- RECORDS FOR THE TASK:
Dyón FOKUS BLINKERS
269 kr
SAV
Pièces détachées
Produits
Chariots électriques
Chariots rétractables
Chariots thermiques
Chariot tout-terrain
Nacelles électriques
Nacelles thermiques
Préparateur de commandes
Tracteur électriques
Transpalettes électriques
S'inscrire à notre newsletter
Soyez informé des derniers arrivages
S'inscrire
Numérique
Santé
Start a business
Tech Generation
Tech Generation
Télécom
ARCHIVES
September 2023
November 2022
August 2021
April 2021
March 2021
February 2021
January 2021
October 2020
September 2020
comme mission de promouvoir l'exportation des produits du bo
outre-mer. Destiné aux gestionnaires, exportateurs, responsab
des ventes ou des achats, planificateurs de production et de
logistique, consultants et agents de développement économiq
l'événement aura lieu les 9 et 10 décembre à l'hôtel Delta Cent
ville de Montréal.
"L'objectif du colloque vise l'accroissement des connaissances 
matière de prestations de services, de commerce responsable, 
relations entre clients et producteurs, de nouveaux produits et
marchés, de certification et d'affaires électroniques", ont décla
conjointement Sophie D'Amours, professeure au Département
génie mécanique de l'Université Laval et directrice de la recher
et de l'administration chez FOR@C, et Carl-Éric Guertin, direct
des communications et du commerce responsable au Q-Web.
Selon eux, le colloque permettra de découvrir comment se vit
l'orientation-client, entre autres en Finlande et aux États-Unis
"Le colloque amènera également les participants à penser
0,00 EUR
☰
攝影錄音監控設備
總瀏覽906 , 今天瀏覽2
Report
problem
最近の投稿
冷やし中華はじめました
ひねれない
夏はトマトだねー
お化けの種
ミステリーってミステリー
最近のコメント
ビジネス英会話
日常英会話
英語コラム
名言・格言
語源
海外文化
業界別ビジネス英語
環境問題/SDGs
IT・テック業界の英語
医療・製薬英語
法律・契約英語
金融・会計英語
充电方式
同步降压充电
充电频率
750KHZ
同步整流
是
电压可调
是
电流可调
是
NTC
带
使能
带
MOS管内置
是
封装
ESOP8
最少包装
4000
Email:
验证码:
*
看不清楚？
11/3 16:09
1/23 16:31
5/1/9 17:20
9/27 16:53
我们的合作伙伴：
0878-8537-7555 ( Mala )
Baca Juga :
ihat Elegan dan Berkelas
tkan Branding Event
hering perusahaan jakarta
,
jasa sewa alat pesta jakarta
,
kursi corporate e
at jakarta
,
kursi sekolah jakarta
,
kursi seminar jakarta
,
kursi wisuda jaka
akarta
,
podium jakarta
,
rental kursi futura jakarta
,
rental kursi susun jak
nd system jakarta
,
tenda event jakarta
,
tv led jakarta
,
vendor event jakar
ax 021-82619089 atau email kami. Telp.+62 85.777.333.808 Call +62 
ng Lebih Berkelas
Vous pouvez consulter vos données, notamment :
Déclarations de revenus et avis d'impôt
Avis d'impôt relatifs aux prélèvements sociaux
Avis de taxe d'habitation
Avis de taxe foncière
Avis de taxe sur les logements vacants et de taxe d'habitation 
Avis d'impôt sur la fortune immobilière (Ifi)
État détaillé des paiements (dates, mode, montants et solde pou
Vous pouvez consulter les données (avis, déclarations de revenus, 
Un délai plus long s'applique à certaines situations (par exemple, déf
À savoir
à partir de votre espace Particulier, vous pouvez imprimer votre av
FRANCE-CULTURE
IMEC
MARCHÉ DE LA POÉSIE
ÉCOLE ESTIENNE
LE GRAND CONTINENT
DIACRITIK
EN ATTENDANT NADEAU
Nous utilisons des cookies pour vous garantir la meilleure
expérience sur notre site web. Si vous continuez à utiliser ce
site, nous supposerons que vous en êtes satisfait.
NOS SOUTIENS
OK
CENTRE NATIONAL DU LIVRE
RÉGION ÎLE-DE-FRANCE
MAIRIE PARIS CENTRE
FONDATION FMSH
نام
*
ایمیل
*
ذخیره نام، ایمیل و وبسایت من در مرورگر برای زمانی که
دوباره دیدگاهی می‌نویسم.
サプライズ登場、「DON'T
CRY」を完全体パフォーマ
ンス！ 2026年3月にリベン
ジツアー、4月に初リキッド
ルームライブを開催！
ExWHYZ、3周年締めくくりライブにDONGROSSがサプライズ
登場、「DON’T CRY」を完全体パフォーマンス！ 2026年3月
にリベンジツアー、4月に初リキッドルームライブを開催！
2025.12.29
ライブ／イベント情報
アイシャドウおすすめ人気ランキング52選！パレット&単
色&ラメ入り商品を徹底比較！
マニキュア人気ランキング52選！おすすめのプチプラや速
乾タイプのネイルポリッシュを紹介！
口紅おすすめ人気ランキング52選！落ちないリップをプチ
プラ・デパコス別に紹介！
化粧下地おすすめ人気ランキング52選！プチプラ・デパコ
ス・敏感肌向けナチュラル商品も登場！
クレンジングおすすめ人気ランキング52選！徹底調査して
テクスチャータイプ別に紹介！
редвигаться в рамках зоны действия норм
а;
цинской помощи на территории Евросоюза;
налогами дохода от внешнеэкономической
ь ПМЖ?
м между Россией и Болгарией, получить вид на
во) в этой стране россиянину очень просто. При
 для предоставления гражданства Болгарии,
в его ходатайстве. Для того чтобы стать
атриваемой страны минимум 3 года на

- TASK BRIEF:
Each line in the listing above from the one containing "rental kursi futura jakarta" through the one containing "Avis de taxe foncière" should be repeated exactly, and no other line.

- EXERCISE OUTPUT:
rental kursi futura jakarta
,
rental kursi susun jak
nd system jakarta
,
tenda event jakarta
,
tv led jakarta
,
vendor event jakar
ax 021-82619089 atau email kami. Telp.+62 85.777.333.808 Call +62 
ng Lebih Berkelas
Vous pouvez consulter vos données, notamment :
Déclarations de revenus et avis d'impôt
Avis d'impôt relatifs aux prélèvements sociaux
Avis de taxe d'habitation
Avis de taxe foncière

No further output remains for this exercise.